The local committee against the war and the Iqbal Masih centre called the demo. The march began in Librino – a poor working class district on the outskirts of the city long abandoned by the authorities – where the Iqbal Masih centre is based. Although with a population of tens of thousands, the district lacks even basic facilities and has high unemployment with all the social problems that brings. The centre is named after a twelve year-old trade unionist from Pakistan who was murdered by organised criminals who control the textile industry there. The centre tries to provide some of the services neglected by the city authorities.
The march wound its way around some of Catania’s working class districts finishing in the city centre. The six-kilometre march took about three hours and was made up mainly by people from the districts. Along the way, one street was renamed "Via Rachel Corrie" after the American activist murdered by the Israeli Defence Force last month. Children put up home made street signs and paintings in her memory. At the beginning and end of the demonstration, a city theatre group put on a performance showing the ‘dehumanisation’ of military life.

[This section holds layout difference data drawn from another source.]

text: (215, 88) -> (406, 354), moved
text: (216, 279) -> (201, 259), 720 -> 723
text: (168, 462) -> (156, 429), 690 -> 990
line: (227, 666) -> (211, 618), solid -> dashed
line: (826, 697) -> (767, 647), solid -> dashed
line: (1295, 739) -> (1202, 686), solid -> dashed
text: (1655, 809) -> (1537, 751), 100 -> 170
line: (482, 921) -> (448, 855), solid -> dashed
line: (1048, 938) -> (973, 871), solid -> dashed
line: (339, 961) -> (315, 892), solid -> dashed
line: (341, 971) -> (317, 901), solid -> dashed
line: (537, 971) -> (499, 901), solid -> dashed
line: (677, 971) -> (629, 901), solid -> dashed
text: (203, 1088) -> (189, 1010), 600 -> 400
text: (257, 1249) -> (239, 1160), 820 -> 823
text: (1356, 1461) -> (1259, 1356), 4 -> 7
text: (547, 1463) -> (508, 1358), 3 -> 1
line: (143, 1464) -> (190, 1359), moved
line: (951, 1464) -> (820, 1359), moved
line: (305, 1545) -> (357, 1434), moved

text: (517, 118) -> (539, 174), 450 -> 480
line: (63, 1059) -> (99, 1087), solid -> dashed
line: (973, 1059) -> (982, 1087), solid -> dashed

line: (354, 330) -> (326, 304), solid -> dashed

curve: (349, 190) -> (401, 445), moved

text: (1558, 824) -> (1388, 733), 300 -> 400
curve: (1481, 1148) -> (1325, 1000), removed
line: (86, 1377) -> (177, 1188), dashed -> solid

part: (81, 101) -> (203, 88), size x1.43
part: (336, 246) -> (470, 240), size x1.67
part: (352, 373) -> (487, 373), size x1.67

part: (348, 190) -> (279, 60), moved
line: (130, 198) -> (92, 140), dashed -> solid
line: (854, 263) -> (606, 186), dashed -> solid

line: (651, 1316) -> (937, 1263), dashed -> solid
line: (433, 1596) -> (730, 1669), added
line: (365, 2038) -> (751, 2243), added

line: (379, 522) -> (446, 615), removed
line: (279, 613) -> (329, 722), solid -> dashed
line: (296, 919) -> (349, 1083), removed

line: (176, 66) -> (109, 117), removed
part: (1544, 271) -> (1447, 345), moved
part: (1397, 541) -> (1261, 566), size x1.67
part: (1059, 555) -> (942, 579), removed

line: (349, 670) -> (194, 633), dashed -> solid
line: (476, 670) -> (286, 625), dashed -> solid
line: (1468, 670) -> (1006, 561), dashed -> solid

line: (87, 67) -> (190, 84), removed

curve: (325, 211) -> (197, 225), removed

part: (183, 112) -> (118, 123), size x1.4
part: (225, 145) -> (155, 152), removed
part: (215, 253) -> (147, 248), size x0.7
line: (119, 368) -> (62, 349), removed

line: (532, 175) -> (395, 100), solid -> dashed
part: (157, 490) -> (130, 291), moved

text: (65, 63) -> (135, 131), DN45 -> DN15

In the speeches, the abandonment of the districts was compared to the government’s undying loyalty to Bush and Blair. In a satirical piece, Berlusconi and his governing coalition partners were attacked, in particular, the Catania city mayor, Scapagnini, who also happens to be Berlusconi’s personal doctor.
The march was important for a number of reasons. Firstly it went from the popular districts themselves and showed Catania’s continuing opposition to the war and secondly because the Librinio district and the districts around it are being targeted by the Nazi ‘Forza Nuova’ hoping to profit from the social problems. A left alternative is needed to prevent the Nazis getting a foothold here. Already they have a permanent office in the centre of one district.
Recently fascists have started violent attacks against left wing activists in Catania. Last week the Auro social centre was attacked by a group of skinheads and, in a separate incident, a teenager was hospitalised simply for being a punk. Although vastly outnumbered by left wing activists, experience has shown incidents like this can often be just a beginning. And as groups like Forza Nuova continue to grow they create the environment for attacks on immigrants and left wing activists.
The growth of FN can only be prevented by a fighting left alternative. If this alternative is not created, FN will continue to divide workers, unemployed youth and immigrants against each other and create the atmosphere for continued violence.